Harper Scott, communications director for the nonprofit land trust organization Hill Country Conservancy, recently gave this reporter a tour of the Triple C Ranch.

According to Scott, more Texas families like the Shannons and Hudsons are turning to land conservation groups like HCC to protect their property from development.

“The land owners don’t want a ranch like this one subdivided,” Scott said. “They want to keep it for their children and grandchildren well into the future.”

Organizations like HCC step in to buy the property development rights, often at a fraction of market value. For example, Triple C’s owners sold the development rights to HCC for $2,000 an acre; the market value, Scott said, is about $15,000 an acre.

Putting land into a trust, or easement, allows property owners to keep the land and work it, give it to their children, or sell it so long as it is not for development.

By purchasing the development rights, land conservation organizations ensure the property will not have houses, apartments or shopping centers on it.

And that, says Scott, is good for all Central Texans, because it protects ecosystems and aquifers, as well as limits pollution and the destruction of native trees.

But property owners at similar ranches around the state, including several in Hays County, are using their ranch land for new purposes, including hunting leases, ecotourism, camping, wildlife game ranches, parks and vineyards. Of course, some still use their land for good old-fashioned ranching of cattle and goats.

While the acreage may be sold for pennies on the dollar in such a transaction, funding the purchase of ranch development rights is no inexpensive endeavor.

Buying the Triple C land development rights required more than $4 million in grant money from the Natural Resources Conservation Service (NRCS). Phase I includes 414 acres and is scheduled to close before Sept. 30, 2012. NRCS will contribute $1.5 million in grant funds through its Farm and Ranch Lands Protection Program (FRPP).
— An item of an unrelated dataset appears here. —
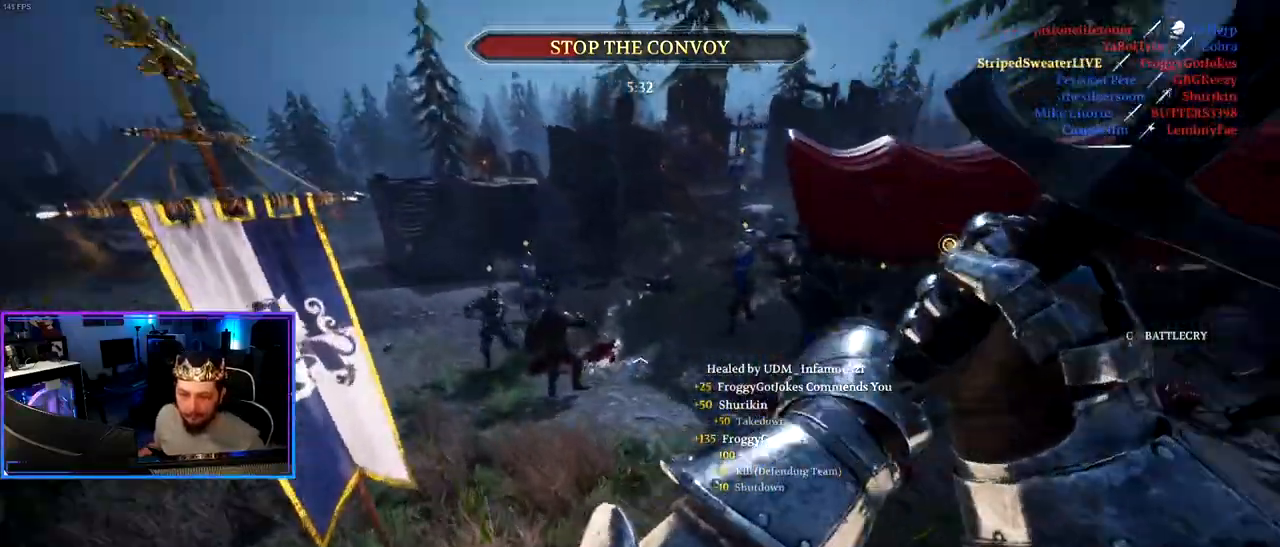
{"keys": ["shift", "w"], "mouse": [], "mouse_move": "still", "events": [[400, "a", "up"]]}
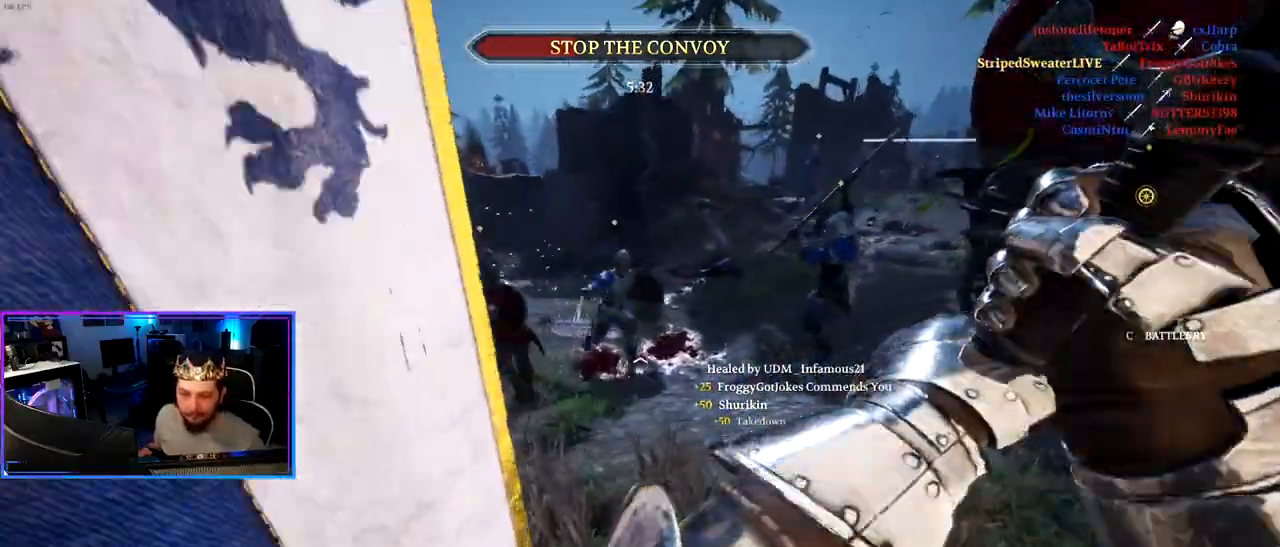
{"keys": ["a", "shift", "w"], "mouse": [], "mouse_move": "right", "events": [[283, "a", "down"]]}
Phase II will include an additional 828 acres and is scheduled to close before Sept. 30, 2013. NRCS has obligated an additional $3 million in FRPP grant funding for the Phase II conservation easement. The Phase II conservation easement will require approximately $1.5 million in additional matching funds.

The purchase also included a donation of $750,000 by the landowner.

Land trust organizations also rely heavily on private donations and memberships, which can be as little as $6 a month, to fund such purchases.

Standing on a hillside inside the ranch aptly named Church Hill, the view seems endless. A wall of limestone, called Chalk Bluff because of the chalky look of the rock, juts high over Flat Creek. As far as the eye can see are native oak-juniper and brush that grace the land. The ranch landscape also includes grassland savanna, wooded canyons and riparian habitat. The property also includes 3.6 miles of Flat Creek and its tributaries, which drain into Onion Creek just east of the property.

According to the Barton Springs/Edwards Aquifer Conservation District, “Onion Creek is the main contributor of recharge to the Barton Springs segment of the Edwards Aquifer, contributing an estimated 45 percent of total recharge,” demonstrating the importance of conserving Onion Creek for the benefit of Barton Springs and our regional water supply.

Yet just over the next ridge, some 350 rooftops of the development La Ventana can be seen scattered among the trees. That neighborhood sits on a former Hill County ranch.

Triple C Ranch will never have all those houses built on it. Once a property enters a land trust agreement, the development rights are extinguished forever.

HCC is currently seeking donations and applying for grants to raise approximately $2.2 million in additional matching funds; $750,000 must be raised by Sept. 30.